As part of his role at Weston, Poos serves as a trustee on the board of the Canadian Commercial Workers Industry Pension Plan (CCWIPP), Canada’s largest private sector multi-employer plan with about $1.8 billion in assets, where the challenge is to address a plan where the union has a significant voice in the decision-making. Any decisions can only involve benefits and contributions, which could disappear if something isn’t done.
The only mechanism available to address it is contributions, says Poos, now setting up to make another interesting play.

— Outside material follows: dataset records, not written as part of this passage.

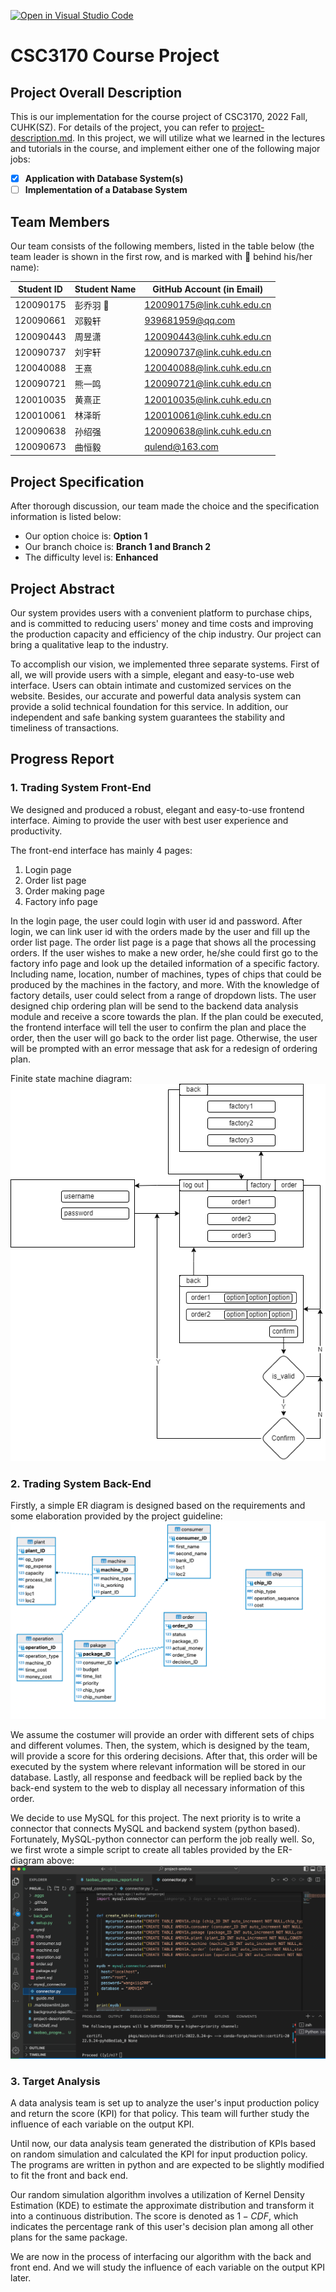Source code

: [![Open in Visual Studio Code](https://classroom.github.com/assets/open-in-vscode-c66648af7eb3fe8bc4f294546bfd86ef473780cde1dea487d3c4ff354943c9ae.svg)](https://classroom.github.com/online_ide?assignment_repo_id=9431947&assignment_repo_type=AssignmentRepo)
# CSC3170 Course Project

## Project Overall Description

This is our implementation for the course project of CSC3170, 2022 Fall, CUHK(SZ). For details of the project, you can refer to [project-description.md](project-description.md). In this project, we will utilize what we learned in the lectures and tutorials in the course, and implement either one of the following major jobs:

<!-- Please fill in "x" to replace the blank space between "[]" to tick the todo item; it's ticked on the first one by default. -->

- [x] **Application with Database System(s)**
- [ ] **Implementation of a Database System**

## Team Members

Our team consists of the following members, listed in the table below (the team leader is shown in the first row, and is marked with 🚩 behind his/her name):

<!-- change the info below to be the real case -->

| Student ID | Student Name | GitHub Account (in Email) |
| ---------- | ------------ | ------------------------- |
| 120090175  | 彭乔羽 🚩    | 120090175@link.cuhk.edu.cn        |
| 120090661  | 邓毅轩         | 939681959@qq.com            |
| 120090443  | 周昱潇         | 120090443@link.cuhk.edu.cn            |
| 120090737  | 刘宇轩         | 120090737@link.cuhk.edu.cn            |
| 120040088  | 王熹           | 120040088@link.cuhk.edu.cn            |
| 120090721  | 熊一鸣         | 120090721@link.cuhk.edu.cn            |
| 120010035  | 黄熹正         | 120010035@link.cuhk.edu.cn            |
| 120010061  | 林泽昕         | 120010061@link.cuhk.edu.cn            |
| 120090638  | 孙绍强         | 120090638@link.cuhk.edu.cn            |
| 120090673  | 曲恒毅         | qulend@163.com            |

## Project Specification

<!-- You should remove the terms/sentence that is not necessary considering your option/branch/difficulty choice -->

After thorough discussion, our team made the choice and the specification information is listed below:

- Our option choice is: **Option 1**
- Our branch choice is: **Branch 1 and Branch 2**
- The difficulty level is: **Enhanced**


## Project Abstract

<!-- TODO -->
Our system provides users with a convenient platform to purchase chips, and is committed to reducing users' money and time costs and improving the production capacity and efficiency of the chip industry. Our project can bring a qualitative leap to the industry.

To accomplish our vision, we implemented three separate systems. First of all, we will provide users with a simple, elegant and easy-to-use web interface. Users can obtain intimate and customized services on the website. Besides, our accurate and powerful data analysis system can provide a solid technical foundation for this service. In addition, our independent and safe banking system guarantees the stability and timeliness of transactions.

## Progress Report

### 1. Trading System Front-End

We designed and produced a robust, elegant and easy-to-use frontend interface. Aiming to provide the user with best user experience and productivity.

The front-end interface has mainly 4 pages:
1.	Login page
2.	Order list page
3.	Order making page
4.	Factory info page

In the login page, the user could login with user id and password. After login, we can link user id with the orders made by the user and fill up the order list page. The order list page is a page that shows all the processing orders. If the user wishes to make a new order, he/she could first go to the factory info page and look up the detailed information of a specific factory. Including name, location, number of machines, types of chips that could be produced by the machines in the factory, and more. With the knowledge of factory details, user could select from a range of dropdown lists. The user designed chip ordering plan will be send to the backend data analysis module and receive a score towards the plan. If the plan could be executed, the frontend interface will tell the user to confirm the plan and place the order, then the user will go back to the order list page. Otherwise, the user will be prompted with an error message that ask for a redesign of ordering plan.

Finite state machine diagram:
![machine_diagram.png](res/machine_diagram.png)

### 2. Trading System Back-End

Firstly, a simple ER diagram is designed based on the requirements and some elaboration provided by the project guideline:
![er_diagram.png](res/er_diagram.png)

We assume the costumer will provide an order with different sets of chips and different volumes. Then, the system, which is designed by the team, will provide a score for this ordering decisions. After that, this order will be executed by the system where relevant information will be stored in our database. Lastly, all response and feedback will be replied back by the back-end system to the web to display all necessary information of this order.

We decide to use MySQL for this project. The next priority is to write a connector that connects MySQL and backend system (python based). Fortunately, MySQL-python connector can perform the job really well. So, we first wrote a simple script to create all tables provided by the ER-diagram above:
![er_diagram_code.png](res/er_diagram_code.png)

### 3. Target Analysis

A data analysis team is set up to analyze the user's input production policy and return the score (KPI) for that policy. This team will further study the influence of each variable on the output KPI.

Until now, our data analysis team generated the distribution of KPIs based on random simulation and calculated the KPI for input production policy. The programs are written in python and are expected to be slightly modified to fit the front and back end. 

Our random simulation algorithm involves a  utilization of Kernel Density Estimation (KDE) to estimate the approximate distribution and transform it into a continuous distribution. The score is denoted as $1 - CDF$, which indicates the percentage rank of this user's decision plan among all other plans for the same package.

We are now in the process of interfacing our algorithm with the back and front end. And we will study the influence of each variable on the output KPI later.
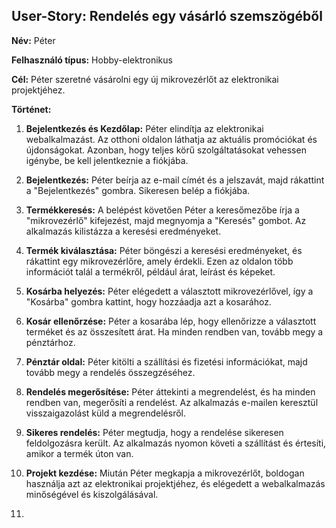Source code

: ## User-Story: Rendelés egy vásárló szemszögéből

**Név:** Péter

**Felhasználó típus:** Hobby-elektronikus

**Cél:** Péter szeretné vásárolni egy új mikrovezérlőt az elektronikai projektjéhez.

**Történet:**

1. **Bejelentkezés és Kezdőlap:** Péter elindítja az elektronikai webalkalmazást. Az otthoni oldalon láthatja az aktuális promóciókat és újdonságokat. Azonban, hogy teljes körű szolgáltatásokat vehessen igénybe, be kell jelentkeznie a fiókjába.

2. **Bejelentkezés:** Péter beírja az e-mail címét és a jelszavát, majd rákattint a "Bejelentkezés" gombra. Sikeresen belép a fiókjába.

3. **Termékkeresés:** A belépést követően Péter a keresőmezőbe írja a "mikrovezérlő" kifejezést, majd megnyomja a "Keresés" gombot. Az alkalmazás kilistázza a keresési eredményeket.

4. **Termék kiválasztása:** Péter böngészi a keresési eredményeket, és rákattint egy mikrovezérlőre, amely érdekli. Ezen az oldalon több információt talál a termékről, például árat, leírást és képeket.

5. **Kosárba helyezés:** Péter elégedett a választott mikrovezérlővel, így a "Kosárba" gombra kattint, hogy hozzáadja azt a kosarához.

6. **Kosár ellenőrzése:** Péter a kosarába lép, hogy ellenőrizze a választott terméket és az összesített árat. Ha minden rendben van, tovább megy a pénztárhoz.

7. **Pénztár oldal:** Péter kitölti a szállítási és fizetési információkat, majd tovább megy a rendelés összegzéséhez.

8. **Rendelés megerősítése:** Péter áttekinti a megrendelést, és ha minden rendben van, megerősíti a rendelést. Az alkalmazás e-mailen keresztül visszaigazolást küld a megrendelésről.

9. **Sikeres rendelés:** Péter megtudja, hogy a rendelése sikeresen feldolgozásra került. Az alkalmazás nyomon követi a szállítást és értesíti, amikor a termék úton van.

10. **Projekt kezdése:** Miután Péter megkapja a mikrovezérlőt, boldogan használja azt az elektronikai projektjéhez, és elégedett a webalkalmazás minőségével és kiszolgálásával.

11. 
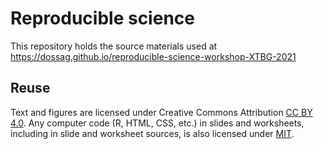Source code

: # Reproducible science

This repository holds the source materials used at https://dossag.github.io/reproducible-science-workshop-XTBG-2021
 
## Reuse

Text and figures are licensed under Creative Commons Attribution [CC BY 4.0](https://creativecommons.org/licenses/by/4.0/). Any computer code (R, HTML, CSS, etc.) in slides and worksheets, including in slide and worksheet sources, is also licensed under [MIT](https://github.com/dossa/reproducible-science-workshop-XTBG-2021/blob/master/LICENSE.md).
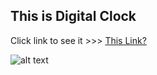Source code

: 
## This is Digital Clock

Click link to see it >>> <a href='https://datewithtime.vercel.app/' target="_blank" >This Link?</a>

![alt text](https://i.pinimg.com/originals/7f/76/1d/7f761dc8e47cc64d00c7344a538c14d2.gif)

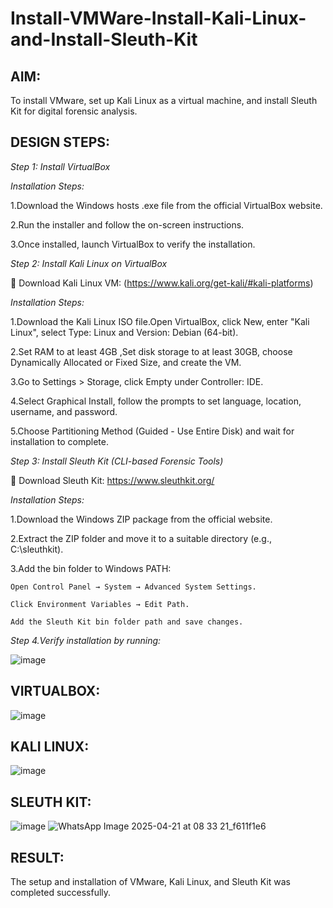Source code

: 
# Install-VMWare-Install-Kali-Linux-and-Install-Sleuth-Kit
## AIM:

To install VMware, set up Kali Linux as a virtual machine, and install Sleuth Kit for digital forensic analysis.

## DESIGN STEPS:

*Step 1: Install VirtualBox*

*Installation Steps:*

1.Download the Windows hosts .exe file from the official VirtualBox website.

2.Run the installer and follow the on-screen instructions.

3.Once installed, launch VirtualBox to verify the installation.


*Step 2: Install Kali Linux on VirtualBox*

🔗 Download Kali Linux VM: (https://www.kali.org/get-kali/#kali-platforms)


*Installation Steps:*

1.Download the Kali Linux ISO file.Open VirtualBox, click New, enter "Kali Linux", select Type: Linux and Version: Debian 
(64-bit).

2.Set RAM to at least 4GB ,Set disk storage to at least 30GB, choose Dynamically Allocated or Fixed Size, and create the VM.

3.Go to Settings > Storage, click Empty under Controller: IDE.

4.Select Graphical Install, follow the prompts to set language, location, username, and password.

5.Choose Partitioning Method (Guided - Use Entire Disk) and wait for installation to complete.



*Step 3: Install Sleuth Kit (CLI-based Forensic Tools)*

🔗 Download Sleuth Kit: https://www.sleuthkit.org/


*Installation Steps:*

1.Download the Windows ZIP package from the official website.

2.Extract the ZIP folder and move it to a suitable directory (e.g., C:\sleuthkit).

3.Add the bin folder to Windows PATH:

    Open Control Panel → System → Advanced System Settings.
    
    Click Environment Variables → Edit Path.
    
    Add the Sleuth Kit bin folder path and save changes.
    
*Step 4.Verify installation by running:*

![image](https://github.com/user-attachments/assets/792b0c65-3121-4732-a4c4-d24655131ff5)



## VIRTUALBOX:
![image](https://github.com/user-attachments/assets/f01b68c9-2e83-4555-b56b-00400904d697)
## KALI LINUX:
![image](https://github.com/user-attachments/assets/04f77b59-85cc-440b-b1da-e0fb74bc8c13)
## SLEUTH KIT:
![image](https://github.com/user-attachments/assets/dbde4714-9b38-4029-a005-b112dd8cdebb)
![WhatsApp Image 2025-04-21 at 08 33 21_f611f1e6](https://github.com/user-attachments/assets/54176747-6eff-48cc-bd84-b3df8ac2ee60)

## RESULT:
The setup and installation of VMware, Kali Linux, and Sleuth Kit was completed successfully.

He has spent the past 18 months working with the board on a redesign.
“The last thing anyone wants is a plan that devolves into a windup situation where people are getting less than 100 cents on the dollar. That’s not where I want any of my members to be. The way to avoid that is not to be underfunded. The way to get there is to acknowledge that you’ve got a hill to climb, and to set out a program to climb it,” he says.
Sometime this summer, CCWIPP will announce major changes to its pension plan that should help solve its funding challenges and demonstrate to the industry that a new, sustainable structure for pensions is possible. Brown has complete confidence the new structure will be a success due to Poos’ drive to get this done. “He’s not afraid to make a decision and push forward. He’s a doer.”
As for his next goal, Poos is already lining up his next shot. “I want to deal with what happens to pension plans when they’re fully funded,” he says. “Other than sitting on a plan and managing it, is there a way to get rid of it? Once we get to the point where we’re overfunded again, then you can start to imagine there will be people interested in those assets. I want to get a plan fully funded, then get the liability off the organization’s books so it never has to worry about funding those plans again.”